A lot of the exhibits were things that my Dad had been heavily involved in – so I felt a warm nostalgia as I recollected the tales people told me of what he had achieved. He used to work alongside famous test pilots and engineers – notable names such as Bill Bedford and Barnes Wallace (Bouncing Bomb fame).

TRS2 fwd fuselage under Concorde nose

Vickers Wellington bomber, Hawker Hurricane, Harriers and Kestrels… Bouncing bombs and Tall Boys… lots of history… All of which Alex really enjoyed…. but this is Brooklands, and the home of a motor racing circuit that is 102 years old… or what is left of it….

 

Alex under the huge nose of the Valiant V-Bomber in the Stratosphere Chamber

Alex under the huge nose of the Valiant V-Bomber in the Stratosphere Chamber - out of sight is the 100 ton chamber door!

The circuit saw the fastest cars of the day – record breakers and racers – and a lot of them are on display. The steeply banked track is close to impossible to walk up – and very scary to try and climb down again as it is near vertical at the top!

So happy I thought the corners of his smile would meet up at the back of his head...

I always wondered what it would be like to go around the banked track, and today I had to wonder no more… They had a range of vintage and vintage style cars … and a Corvette … taking passengers up the (crazily steep) Hill Climb and hard right onto a woodland surrounded dirt track that swooped down and joined onto some of the remaining original circuit… tha part with the steep banking….

As we swept down the woodland road onto the race track our driver gunned the engine and took us up the steeply banked track – I say steeply banked track, but I think “wall” is a better description!

Alex loved it so much (squealing and grinning with joy) that we had to go around twice! It really was fantastic!

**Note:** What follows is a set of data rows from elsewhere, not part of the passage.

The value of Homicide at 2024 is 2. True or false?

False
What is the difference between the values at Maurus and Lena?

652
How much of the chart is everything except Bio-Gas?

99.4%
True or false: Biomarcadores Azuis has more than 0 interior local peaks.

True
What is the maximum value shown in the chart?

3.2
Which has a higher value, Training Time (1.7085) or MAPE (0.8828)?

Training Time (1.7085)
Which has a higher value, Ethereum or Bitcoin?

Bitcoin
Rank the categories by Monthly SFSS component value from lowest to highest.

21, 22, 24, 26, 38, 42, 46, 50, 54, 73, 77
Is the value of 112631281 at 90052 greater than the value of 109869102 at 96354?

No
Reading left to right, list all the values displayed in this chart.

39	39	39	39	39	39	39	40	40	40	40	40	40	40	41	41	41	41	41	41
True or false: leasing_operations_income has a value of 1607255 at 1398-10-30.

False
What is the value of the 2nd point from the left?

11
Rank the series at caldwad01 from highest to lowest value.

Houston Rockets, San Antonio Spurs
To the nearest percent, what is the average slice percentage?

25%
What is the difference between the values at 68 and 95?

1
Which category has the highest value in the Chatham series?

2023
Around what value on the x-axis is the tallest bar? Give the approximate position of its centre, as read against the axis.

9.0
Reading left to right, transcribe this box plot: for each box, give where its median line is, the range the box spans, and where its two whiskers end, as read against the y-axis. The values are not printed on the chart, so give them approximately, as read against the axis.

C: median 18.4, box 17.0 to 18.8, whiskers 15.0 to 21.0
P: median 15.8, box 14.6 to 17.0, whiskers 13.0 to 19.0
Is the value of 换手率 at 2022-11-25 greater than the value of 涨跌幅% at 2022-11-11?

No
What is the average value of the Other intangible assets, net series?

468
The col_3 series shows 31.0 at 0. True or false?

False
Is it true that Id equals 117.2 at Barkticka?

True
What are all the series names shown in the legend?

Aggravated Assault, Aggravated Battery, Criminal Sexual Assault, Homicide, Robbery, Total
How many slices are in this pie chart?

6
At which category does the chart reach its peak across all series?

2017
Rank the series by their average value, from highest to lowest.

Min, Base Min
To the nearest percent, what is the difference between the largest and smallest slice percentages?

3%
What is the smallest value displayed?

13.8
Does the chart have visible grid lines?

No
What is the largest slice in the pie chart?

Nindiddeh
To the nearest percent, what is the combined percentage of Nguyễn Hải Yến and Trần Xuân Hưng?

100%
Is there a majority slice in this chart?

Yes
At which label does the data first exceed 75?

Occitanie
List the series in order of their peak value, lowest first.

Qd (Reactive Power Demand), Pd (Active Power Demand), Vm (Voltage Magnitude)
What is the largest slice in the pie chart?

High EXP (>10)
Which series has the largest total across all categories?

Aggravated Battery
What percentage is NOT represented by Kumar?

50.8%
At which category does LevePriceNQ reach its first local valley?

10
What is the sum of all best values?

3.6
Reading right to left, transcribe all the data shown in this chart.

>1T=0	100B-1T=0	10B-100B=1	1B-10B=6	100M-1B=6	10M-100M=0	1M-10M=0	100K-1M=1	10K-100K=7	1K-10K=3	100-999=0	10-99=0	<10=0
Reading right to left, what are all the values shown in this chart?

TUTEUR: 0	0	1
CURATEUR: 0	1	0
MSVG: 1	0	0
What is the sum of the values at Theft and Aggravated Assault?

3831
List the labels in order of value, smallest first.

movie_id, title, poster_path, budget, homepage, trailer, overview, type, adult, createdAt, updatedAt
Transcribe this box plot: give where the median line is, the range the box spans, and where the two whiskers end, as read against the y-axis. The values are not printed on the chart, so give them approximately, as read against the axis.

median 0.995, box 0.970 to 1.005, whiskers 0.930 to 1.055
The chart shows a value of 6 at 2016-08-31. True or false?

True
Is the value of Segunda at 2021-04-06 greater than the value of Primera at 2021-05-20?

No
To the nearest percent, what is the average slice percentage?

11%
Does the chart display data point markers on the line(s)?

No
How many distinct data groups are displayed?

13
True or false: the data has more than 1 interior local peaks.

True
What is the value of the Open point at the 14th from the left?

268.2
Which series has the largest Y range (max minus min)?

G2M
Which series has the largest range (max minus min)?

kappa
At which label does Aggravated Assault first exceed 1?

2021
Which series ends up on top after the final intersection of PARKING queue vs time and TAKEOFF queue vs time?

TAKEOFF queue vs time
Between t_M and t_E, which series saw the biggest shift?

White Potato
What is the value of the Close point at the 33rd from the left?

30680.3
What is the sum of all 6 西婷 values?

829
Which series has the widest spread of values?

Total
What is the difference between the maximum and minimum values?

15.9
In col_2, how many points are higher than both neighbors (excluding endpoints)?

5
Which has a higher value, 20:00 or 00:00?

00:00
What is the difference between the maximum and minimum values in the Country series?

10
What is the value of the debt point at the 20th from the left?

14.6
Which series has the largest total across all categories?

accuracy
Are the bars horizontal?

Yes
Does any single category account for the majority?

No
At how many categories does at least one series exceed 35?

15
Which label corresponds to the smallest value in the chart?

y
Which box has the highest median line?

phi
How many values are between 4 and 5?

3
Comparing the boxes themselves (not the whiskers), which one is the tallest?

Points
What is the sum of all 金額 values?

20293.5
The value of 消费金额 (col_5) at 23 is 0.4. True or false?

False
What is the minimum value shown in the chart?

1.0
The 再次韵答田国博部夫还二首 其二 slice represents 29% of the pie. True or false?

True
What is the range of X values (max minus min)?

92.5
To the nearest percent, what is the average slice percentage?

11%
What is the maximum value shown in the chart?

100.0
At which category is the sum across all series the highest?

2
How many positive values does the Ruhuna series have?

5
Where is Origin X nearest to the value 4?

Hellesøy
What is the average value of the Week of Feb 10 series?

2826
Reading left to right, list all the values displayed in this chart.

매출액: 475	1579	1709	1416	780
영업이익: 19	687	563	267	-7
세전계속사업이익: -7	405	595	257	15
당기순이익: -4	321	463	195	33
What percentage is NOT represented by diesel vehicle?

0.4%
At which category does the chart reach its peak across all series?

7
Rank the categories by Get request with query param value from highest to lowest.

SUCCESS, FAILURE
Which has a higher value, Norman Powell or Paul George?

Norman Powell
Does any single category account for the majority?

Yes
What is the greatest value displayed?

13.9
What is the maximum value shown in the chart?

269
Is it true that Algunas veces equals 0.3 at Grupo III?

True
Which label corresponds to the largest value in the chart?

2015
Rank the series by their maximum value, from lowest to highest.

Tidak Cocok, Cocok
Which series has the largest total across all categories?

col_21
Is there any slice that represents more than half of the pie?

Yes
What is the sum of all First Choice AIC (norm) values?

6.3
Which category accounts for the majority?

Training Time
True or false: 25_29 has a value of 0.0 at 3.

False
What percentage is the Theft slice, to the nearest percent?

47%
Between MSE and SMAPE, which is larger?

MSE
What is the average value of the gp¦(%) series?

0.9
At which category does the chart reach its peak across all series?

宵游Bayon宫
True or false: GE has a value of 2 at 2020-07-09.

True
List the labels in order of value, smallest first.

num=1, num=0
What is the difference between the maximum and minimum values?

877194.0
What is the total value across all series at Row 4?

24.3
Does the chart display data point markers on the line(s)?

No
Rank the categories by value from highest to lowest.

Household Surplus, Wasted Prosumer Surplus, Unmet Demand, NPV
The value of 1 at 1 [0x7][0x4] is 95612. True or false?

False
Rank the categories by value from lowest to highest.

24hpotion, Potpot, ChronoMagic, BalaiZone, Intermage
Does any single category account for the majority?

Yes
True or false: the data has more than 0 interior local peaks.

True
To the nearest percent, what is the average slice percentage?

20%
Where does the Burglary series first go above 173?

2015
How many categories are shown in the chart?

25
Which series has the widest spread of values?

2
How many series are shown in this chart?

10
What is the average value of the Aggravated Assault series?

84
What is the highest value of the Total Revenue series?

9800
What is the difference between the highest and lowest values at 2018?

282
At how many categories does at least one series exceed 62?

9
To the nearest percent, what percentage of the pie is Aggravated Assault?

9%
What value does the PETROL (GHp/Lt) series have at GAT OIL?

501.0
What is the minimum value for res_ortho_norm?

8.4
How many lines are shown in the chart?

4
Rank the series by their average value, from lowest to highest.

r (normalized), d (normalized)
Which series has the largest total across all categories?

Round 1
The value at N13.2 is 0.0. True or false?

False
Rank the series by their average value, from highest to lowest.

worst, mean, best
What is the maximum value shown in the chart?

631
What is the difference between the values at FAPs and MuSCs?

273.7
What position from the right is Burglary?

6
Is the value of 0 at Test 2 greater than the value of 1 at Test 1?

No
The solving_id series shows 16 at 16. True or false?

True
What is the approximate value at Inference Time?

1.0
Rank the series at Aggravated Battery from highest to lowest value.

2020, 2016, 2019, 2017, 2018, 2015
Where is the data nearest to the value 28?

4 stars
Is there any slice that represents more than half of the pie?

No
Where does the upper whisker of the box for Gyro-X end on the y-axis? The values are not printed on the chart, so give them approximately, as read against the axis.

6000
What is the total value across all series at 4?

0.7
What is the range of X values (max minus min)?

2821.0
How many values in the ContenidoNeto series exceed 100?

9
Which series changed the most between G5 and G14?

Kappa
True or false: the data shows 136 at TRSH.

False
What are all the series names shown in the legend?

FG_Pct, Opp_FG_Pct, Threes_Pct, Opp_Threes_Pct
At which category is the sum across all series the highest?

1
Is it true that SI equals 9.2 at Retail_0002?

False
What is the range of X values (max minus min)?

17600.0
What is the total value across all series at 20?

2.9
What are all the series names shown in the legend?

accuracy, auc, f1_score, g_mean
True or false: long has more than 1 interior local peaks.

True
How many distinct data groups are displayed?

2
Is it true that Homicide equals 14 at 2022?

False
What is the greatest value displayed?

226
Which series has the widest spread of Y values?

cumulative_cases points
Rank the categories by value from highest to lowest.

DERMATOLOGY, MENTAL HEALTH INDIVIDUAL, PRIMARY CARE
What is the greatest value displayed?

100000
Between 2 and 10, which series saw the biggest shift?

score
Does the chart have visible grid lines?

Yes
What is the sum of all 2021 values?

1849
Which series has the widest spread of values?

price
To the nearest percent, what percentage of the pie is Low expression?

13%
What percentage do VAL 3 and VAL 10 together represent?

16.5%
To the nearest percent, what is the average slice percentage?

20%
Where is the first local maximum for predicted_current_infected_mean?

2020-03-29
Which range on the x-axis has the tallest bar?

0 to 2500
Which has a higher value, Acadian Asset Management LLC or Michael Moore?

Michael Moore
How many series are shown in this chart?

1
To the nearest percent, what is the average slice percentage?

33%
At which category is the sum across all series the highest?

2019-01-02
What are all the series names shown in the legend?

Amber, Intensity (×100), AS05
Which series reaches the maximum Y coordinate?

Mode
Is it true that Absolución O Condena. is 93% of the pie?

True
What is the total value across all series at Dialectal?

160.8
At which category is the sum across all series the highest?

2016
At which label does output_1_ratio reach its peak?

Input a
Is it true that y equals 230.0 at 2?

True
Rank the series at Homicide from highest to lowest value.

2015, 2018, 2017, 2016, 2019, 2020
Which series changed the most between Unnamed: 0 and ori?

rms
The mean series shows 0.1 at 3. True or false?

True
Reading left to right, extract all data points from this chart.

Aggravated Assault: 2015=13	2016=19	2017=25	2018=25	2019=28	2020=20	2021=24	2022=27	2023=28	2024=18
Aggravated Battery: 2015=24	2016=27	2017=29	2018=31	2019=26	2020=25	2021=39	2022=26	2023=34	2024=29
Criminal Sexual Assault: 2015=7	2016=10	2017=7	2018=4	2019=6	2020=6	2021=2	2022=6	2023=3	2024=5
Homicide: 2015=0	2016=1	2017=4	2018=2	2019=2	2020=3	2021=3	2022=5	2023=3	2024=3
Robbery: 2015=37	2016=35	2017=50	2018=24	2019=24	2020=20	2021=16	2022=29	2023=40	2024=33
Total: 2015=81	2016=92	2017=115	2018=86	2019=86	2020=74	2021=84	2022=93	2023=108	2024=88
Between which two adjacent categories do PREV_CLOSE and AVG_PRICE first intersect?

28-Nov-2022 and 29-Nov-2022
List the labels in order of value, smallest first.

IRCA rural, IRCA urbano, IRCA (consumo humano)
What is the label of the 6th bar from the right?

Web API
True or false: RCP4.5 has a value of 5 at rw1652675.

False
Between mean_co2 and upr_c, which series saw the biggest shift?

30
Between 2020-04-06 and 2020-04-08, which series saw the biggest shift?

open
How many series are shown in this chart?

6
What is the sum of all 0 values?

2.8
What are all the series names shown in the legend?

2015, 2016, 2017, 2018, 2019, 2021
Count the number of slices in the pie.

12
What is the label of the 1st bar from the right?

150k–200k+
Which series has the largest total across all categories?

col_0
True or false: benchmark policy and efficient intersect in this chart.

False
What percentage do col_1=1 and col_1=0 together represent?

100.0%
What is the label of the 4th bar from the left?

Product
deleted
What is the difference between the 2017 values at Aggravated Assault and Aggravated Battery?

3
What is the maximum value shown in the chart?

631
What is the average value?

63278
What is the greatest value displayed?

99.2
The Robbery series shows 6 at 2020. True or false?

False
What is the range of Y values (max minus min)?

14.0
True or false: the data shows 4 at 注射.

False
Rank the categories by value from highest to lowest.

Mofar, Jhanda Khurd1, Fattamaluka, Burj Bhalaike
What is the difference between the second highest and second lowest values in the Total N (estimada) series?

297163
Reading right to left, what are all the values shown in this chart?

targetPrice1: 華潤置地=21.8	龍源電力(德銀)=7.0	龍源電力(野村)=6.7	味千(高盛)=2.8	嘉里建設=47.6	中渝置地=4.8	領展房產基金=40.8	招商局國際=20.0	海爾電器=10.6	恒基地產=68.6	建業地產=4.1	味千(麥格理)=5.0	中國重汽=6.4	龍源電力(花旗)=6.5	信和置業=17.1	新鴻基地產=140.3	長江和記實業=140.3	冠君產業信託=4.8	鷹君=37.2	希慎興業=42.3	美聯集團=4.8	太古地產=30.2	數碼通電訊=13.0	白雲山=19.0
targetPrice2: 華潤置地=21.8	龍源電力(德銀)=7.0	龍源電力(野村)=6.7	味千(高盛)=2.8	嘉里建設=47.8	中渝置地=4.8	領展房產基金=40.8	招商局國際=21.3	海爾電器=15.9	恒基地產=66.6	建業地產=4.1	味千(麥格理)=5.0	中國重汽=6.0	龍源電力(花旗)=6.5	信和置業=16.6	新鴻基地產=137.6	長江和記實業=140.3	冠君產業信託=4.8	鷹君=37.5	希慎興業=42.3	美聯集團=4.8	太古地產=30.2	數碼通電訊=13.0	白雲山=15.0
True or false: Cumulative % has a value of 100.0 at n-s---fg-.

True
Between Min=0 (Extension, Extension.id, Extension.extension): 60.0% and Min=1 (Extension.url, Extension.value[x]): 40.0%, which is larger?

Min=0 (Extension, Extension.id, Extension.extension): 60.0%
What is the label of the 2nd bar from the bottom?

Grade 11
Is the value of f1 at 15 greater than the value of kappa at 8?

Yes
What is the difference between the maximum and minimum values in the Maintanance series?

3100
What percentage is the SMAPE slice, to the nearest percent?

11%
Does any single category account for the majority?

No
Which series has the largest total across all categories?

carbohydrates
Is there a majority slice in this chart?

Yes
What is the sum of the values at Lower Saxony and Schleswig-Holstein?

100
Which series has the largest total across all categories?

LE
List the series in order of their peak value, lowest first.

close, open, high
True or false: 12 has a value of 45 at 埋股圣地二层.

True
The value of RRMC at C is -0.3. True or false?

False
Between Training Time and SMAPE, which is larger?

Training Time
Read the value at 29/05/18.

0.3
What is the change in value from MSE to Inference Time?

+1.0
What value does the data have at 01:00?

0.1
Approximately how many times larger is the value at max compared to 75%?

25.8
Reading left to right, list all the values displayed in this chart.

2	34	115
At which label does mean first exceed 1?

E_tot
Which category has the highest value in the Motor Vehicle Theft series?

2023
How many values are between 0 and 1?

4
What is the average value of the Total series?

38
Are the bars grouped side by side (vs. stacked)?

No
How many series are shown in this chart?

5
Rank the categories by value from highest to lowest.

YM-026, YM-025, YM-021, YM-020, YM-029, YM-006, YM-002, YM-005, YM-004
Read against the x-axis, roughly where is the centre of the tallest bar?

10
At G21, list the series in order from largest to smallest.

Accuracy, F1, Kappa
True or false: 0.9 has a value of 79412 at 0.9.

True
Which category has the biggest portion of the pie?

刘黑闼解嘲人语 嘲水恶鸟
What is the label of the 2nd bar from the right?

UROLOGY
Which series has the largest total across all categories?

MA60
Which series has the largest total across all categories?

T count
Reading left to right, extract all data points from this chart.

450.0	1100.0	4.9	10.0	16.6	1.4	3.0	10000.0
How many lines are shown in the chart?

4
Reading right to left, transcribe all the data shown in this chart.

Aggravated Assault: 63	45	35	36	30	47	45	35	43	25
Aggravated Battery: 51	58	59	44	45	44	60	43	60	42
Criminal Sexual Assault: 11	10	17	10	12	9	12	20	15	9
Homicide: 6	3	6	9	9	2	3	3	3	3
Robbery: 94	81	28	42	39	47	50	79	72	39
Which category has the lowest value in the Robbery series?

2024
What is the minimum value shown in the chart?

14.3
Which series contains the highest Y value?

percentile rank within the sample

The photo’s don’t do the angles justice!

The Hill Climb - We rocketed up this!

 

Getting ready to climb the bank.... It did not feel natural to be going so fast at such an angel of sideways tilt!

Getting ready to climb the bank.... It did not feel natural to be going so fast at such an angle of sideways tilt!

A final mention goes to this old fire engine. I’ve just had my 36th birthday… but I don’t feel so old… until I see an engine that I used to drive as part of my job!!!

I used to be part of the Dan-Air (Lasham) airfield fire crew. We had old RAF and Airport fire vehicles, and this very engine was one that I used to drive! How old does it make you feel to see something you actually used sitting there in a museum!

 

VXN... the old engine I used to drive!

VXN... the old engine I used to drive!